The first gas-powered buses hit New York City in 1905. Subways, rail, and trolleys followed. A century later, these are still the backbone of urban transit. The world has changed, but transit hasn’t—and cities are suffocating because of it.
Mass transit was a brilliant solution—for another era. It was built when cities were smaller, workplaces were centralized, and people moved in predictable patterns. Buses and trains were designed for scale, not flexibility—a model that made sense when cars were rare and transit agencies could dictate how people moved.
But today? None of those assumptions hold up. Work is flexible. Commerce is on demand. People expect transit to work around them, not the other way around. The world evolved. Mass transit didn’t. And now it’s collapsing under its own weight.
Public transportation ridership in the U.S. peaked at 10.8 billion trips in 2014 but declined to 10 billion by 2019—before the pandemic (Congressional Research Service). Even before COVID-19, people were abandoning transit, proving that this isn’t just a temporary downturn—it’s a system-wide failure.
Buses, subways, and rail weren’t designed to adapt. That’s the problem.
Fixed infrastructure can’t adjust to shifting population centers or demand spikes. A subway line built to serve factories in the 1950s is useless when those jobs move to another part of the city. A bus route planned a decade ago is already outdated as new housing and businesses emerge elsewhere. Cities evolve, but transit systems don’t.
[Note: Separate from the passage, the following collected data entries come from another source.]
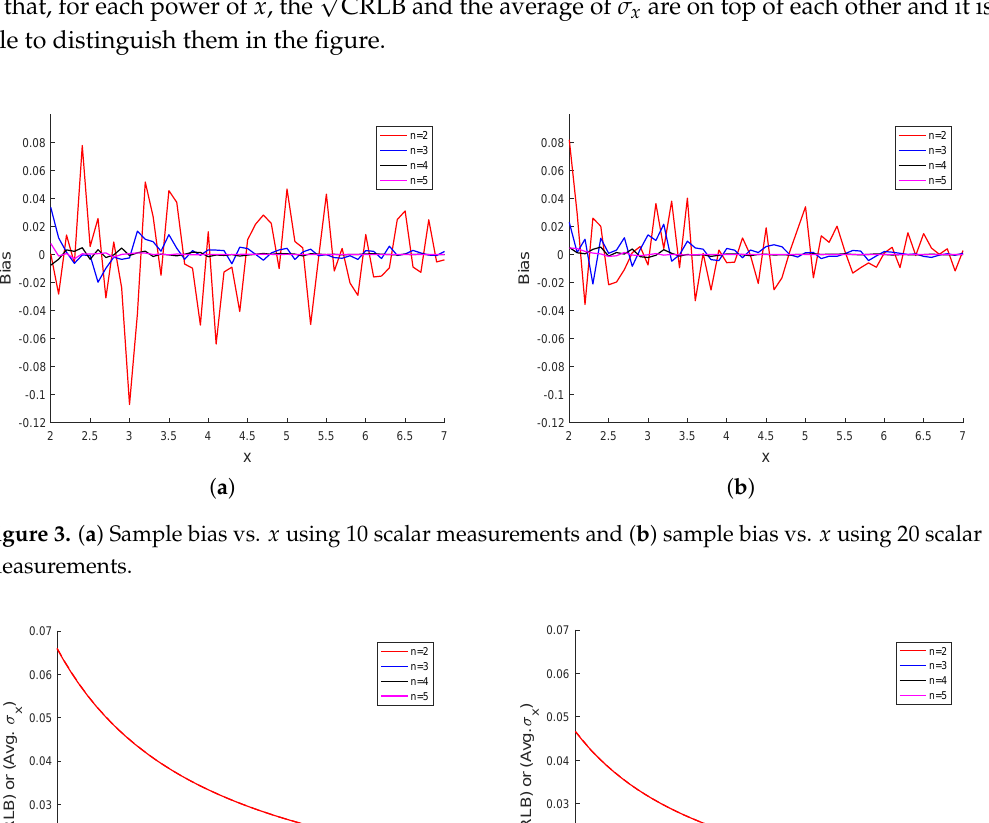
√ CRLB or (Avg. σ x ) vs.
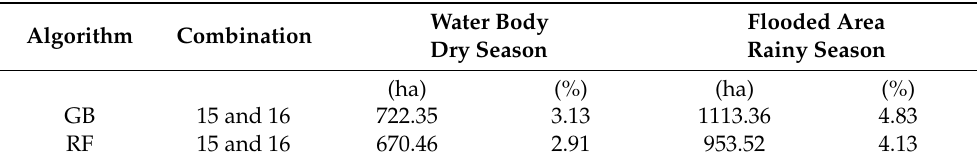
Table 12. Area of water bodies in the dry season and flooding extent in the rainy season calculated by geospatial and temporal analysis of pixels (see Figures 6 and 7).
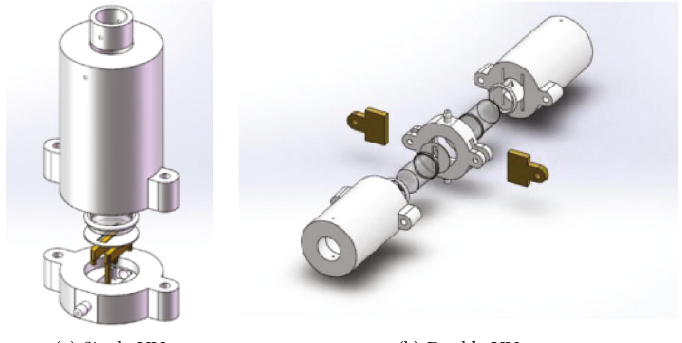
Figure 1: The PID detector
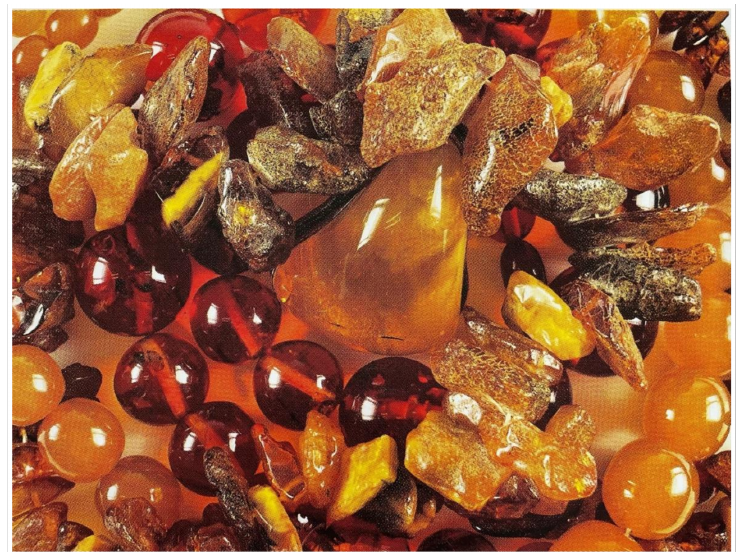
Figure A12. 25LPI, screen-print, 55H mesh, CMYK, printed Y, M, C, K, white Plike, film positive, print size: 600 mm × 450 mm.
Rigid scheduling means transit runs on set routes, whether people need them or not. High costs force buses and trains to require massive subsidies just to stay operational. Poor user experience leads to long waits, slow service, and inefficient routes that drive people away.
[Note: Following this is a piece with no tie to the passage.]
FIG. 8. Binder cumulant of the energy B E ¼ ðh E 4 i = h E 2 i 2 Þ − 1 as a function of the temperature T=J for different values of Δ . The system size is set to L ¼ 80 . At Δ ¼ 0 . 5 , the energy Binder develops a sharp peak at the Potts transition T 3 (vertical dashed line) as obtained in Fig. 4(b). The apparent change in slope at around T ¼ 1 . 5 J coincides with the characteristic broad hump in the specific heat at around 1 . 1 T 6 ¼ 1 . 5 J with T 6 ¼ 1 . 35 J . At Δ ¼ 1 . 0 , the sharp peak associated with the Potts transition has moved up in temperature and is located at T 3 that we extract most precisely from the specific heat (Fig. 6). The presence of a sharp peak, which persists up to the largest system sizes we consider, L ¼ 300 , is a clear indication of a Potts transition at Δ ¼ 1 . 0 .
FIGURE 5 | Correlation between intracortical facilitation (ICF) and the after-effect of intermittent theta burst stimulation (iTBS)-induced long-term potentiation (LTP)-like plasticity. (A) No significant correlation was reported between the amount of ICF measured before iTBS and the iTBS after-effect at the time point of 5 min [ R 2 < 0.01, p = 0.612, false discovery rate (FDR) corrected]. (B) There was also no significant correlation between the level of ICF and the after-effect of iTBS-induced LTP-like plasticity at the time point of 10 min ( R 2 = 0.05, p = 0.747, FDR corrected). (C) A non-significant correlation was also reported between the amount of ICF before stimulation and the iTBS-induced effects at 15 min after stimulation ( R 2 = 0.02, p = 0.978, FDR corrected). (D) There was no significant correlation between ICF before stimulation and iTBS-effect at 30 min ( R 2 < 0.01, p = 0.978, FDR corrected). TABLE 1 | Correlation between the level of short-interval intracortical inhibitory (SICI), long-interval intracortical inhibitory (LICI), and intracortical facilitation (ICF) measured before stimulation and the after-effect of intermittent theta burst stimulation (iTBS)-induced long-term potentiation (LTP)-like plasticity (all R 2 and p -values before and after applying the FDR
Cities have spent decades trying to tweak mass transit—investing in incremental improvements like mobile apps or electric buses. But you can’t fix a system that was never designed for modern urban life.
Because they don’t know what else to do.
Mass transit is the default answer—governments have been conditioned to believe buses and rail are the only solutions. No city leader wants to take a risk, so they keep throwing money at what feels safe—despite worsening results.
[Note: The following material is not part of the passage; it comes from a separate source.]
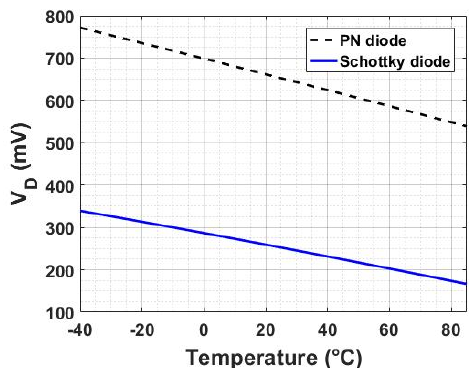
Figure 1. Simulated V D vs. temperature for the Schottky diode and the PN-junction diode.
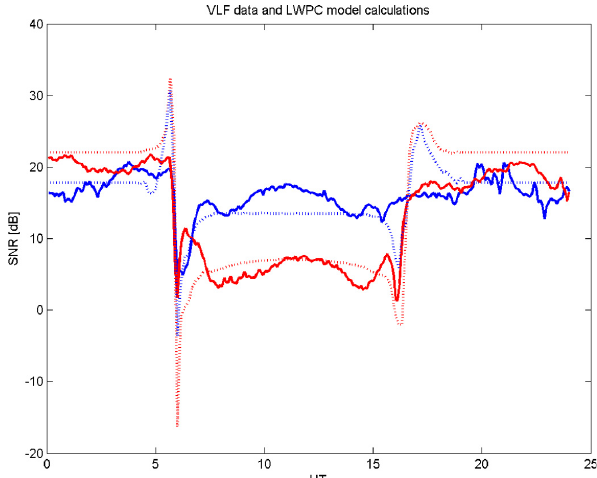
Fig. 9. VLF data and (cp. Fig. 1) and propagation modeling (dot- ted lines) with LWPC: radio signal amplitude with low (day over) absorption condition (blue, low day-night difference; 20% reduced collision frequency amplitude and 5% increased electron density amplitude between 65 and 85km height with respect to undisturbed electron density and collision frequency profiles (see text)) and high (day over) absorption condition (red curve, high day-night differ- ence; 30% increased collision frequency amplitude and 5% re- duced electron density amplitude between 65 and 85km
Stuck in the past, cities keep doubling down on the familiar. It’s not just inertia—it’s fear. The risk of trying something new feels greater than the guaranteed failure of the status quo. As a result, leaders cling to what’s politically palatable, even if it no longer serves the public. But the illusion of safety quickly falls apart when confronted with reality.
Eminent domain halts expansion—building new transit corridors often requires seizing land, tearing down businesses, and displacing communities—a political nightmare that kills most projects before they start.
Modernization efforts stall before they start—even when cities try to fix transit, the cost of expansion is too high, both financially and socially.
Major transit projects often require significant capital investments, with some rail expansions costing billions and taking decades to complete (Congressional Research Service). Cities are committing to systems that are already outdated before they even break ground.
Billions are spent each year to keep 100-year-old systems on life support, while new projects collapse under legal fights and political gridlock.
Cities know mass transit isn’t working, but they keep investing in it because they don’t see an alternative. They’re trapped between outdated, inflexible systems and a future they don’t yet understand.
Cities assume the problem with transit is a lack of investment. If we just build more rail, add more buses, or switch to electric, things will get better.
They won’t.
Electrifying buses won’t solve inefficiency. A bus is still a bus, whether it runs on diesel or electricity. It still operates on a fixed schedule, whether people need it or not.
Expanding rail won’t make transit flexible. Trains can’t adjust in real-time to population shifts or changes in demand.
Adding a mobile app won’t change the core inefficiency. Scheduling and payment systems may improve, but the underlying model is still broken.
Many transit agencies are now caught in a financial death spiral—fewer riders lead to higher costs, which forces them to seek more subsidies just to stay afloat (World Resources Institute). The model isn’t just outdated. It’s unsustainable.
Instead of “How do we improve mass transit?”, they should be asking:
“If 20th-century transit no longer works, how will cities move people in the 21st century?”